The Myeong-dong area is full of shops. It’s also full of street food stands. They all tend to sell the same thing–which is usually the latest trend in Korean street food. Last year there were rows of Takoyaki stalls. Now they’re all gone. Everyone is doing these spiral cut fried potatoes.
Cool concept. It looks like they’re from a central producer because the vendors get the raw spiral cut potatoes from sealed plastic bags that look like they came from a restaurant distributor. After buying a Spiral Potato, the customer coats it in a dish of cheese powder.
These aren’t too bad, but they are also easy to screw up. They can get over fried and hard as a rock if not eaten fresh out of the fryer, like the Goguma Sticks (Sweet Potato French Fries).
Like the Takoyaki stands, be prepared to see Fried Spiral Potatoes leave Myeong-dong and head into the suburbs.
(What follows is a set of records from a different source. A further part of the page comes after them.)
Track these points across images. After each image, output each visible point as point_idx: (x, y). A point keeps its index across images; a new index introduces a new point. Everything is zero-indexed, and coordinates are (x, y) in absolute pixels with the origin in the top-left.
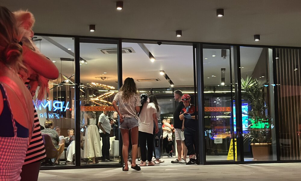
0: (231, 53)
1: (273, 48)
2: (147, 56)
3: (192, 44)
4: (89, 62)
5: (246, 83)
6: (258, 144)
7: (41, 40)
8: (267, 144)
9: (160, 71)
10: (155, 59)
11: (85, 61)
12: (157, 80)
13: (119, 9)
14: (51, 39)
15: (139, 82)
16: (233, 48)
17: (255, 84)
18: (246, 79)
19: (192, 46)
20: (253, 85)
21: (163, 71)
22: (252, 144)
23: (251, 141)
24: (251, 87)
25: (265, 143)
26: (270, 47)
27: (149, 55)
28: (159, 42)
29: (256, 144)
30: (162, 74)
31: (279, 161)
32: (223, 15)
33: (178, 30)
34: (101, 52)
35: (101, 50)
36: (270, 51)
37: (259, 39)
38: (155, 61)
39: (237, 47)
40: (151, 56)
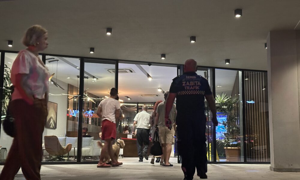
0: (208, 73)
1: (243, 71)
2: (146, 76)
3: (176, 66)
4: (100, 80)
5: (221, 98)
6: (230, 148)
7: (58, 60)
8: (237, 148)
9: (158, 88)
10: (152, 78)
11: (97, 79)
12: (157, 96)
13: (109, 34)
14: (65, 60)
15: (142, 97)
16: (210, 70)
17: (229, 99)
18: (222, 95)
19: (177, 68)
20: (227, 100)
21: (161, 88)
22: (225, 148)
23: (224, 145)
24: (226, 101)
25: (236, 147)
26: (240, 70)
27: (147, 75)
28: (150, 64)
29: (228, 148)
30: (160, 90)
31: (245, 162)
32: (195, 41)
33: (162, 53)
34: (107, 71)
35: (108, 70)
36: (240, 73)
37: (229, 63)
38: (152, 80)
39: (213, 69)
40: (148, 76)
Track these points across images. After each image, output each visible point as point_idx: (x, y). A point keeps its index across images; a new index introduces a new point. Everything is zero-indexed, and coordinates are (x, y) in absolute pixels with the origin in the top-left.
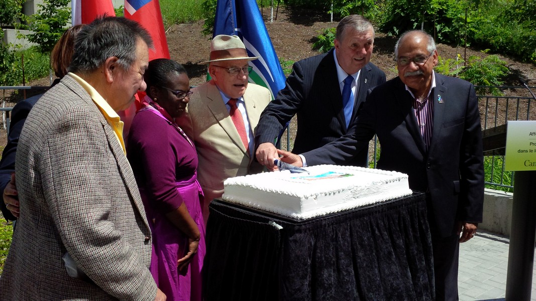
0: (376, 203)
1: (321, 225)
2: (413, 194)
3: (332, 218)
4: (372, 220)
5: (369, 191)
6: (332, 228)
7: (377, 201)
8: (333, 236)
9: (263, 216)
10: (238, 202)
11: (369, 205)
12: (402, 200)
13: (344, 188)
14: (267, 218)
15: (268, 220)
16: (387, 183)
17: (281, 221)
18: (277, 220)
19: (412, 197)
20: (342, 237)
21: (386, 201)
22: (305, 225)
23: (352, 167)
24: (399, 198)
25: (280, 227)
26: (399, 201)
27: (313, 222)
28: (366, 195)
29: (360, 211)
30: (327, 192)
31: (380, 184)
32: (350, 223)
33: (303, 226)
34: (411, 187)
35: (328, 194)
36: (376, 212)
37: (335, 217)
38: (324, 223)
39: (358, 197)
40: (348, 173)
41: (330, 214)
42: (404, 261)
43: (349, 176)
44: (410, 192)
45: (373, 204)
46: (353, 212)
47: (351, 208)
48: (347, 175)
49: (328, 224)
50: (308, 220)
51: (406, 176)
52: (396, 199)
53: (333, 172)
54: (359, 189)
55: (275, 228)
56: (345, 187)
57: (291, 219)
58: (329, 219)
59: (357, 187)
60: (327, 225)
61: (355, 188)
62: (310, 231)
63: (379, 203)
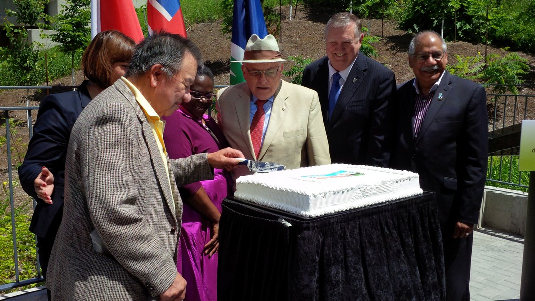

It’s begun. Spotted a very lonely looking potato stand in Hongdae earlier this week.
Thanks for the confirmation that these potato spirals are pre-packed.
For the entrepreneur, this is great. A lonely potato can add a few hundred % to its value, and we’ve been advicing people to do this for years. Buy one potato spiral cutter and supply your town/area.
The trick is – potato-white and vacuum packed units to keep the potato from going brown. (The potato white is a powder that is added to the water).
The potato is then taken out of the bag, dried and deep fried.
And, there you have these beauties, ready to go.
I hope to think that one of my spiral cutters produced these potatoes, as we’ve send quite a number cutters to the far east already.
Any advice needed by anyone, please, you are welcome to ask me.
Thanks,
Johan Welgemoed
I am in the concession business inthe US I have talked to twice I need 2 of these ASAP please email so I can get your cutter to work for me
Do they actually call them “hwaeori-gamja” (tornado potatoes) in Korean?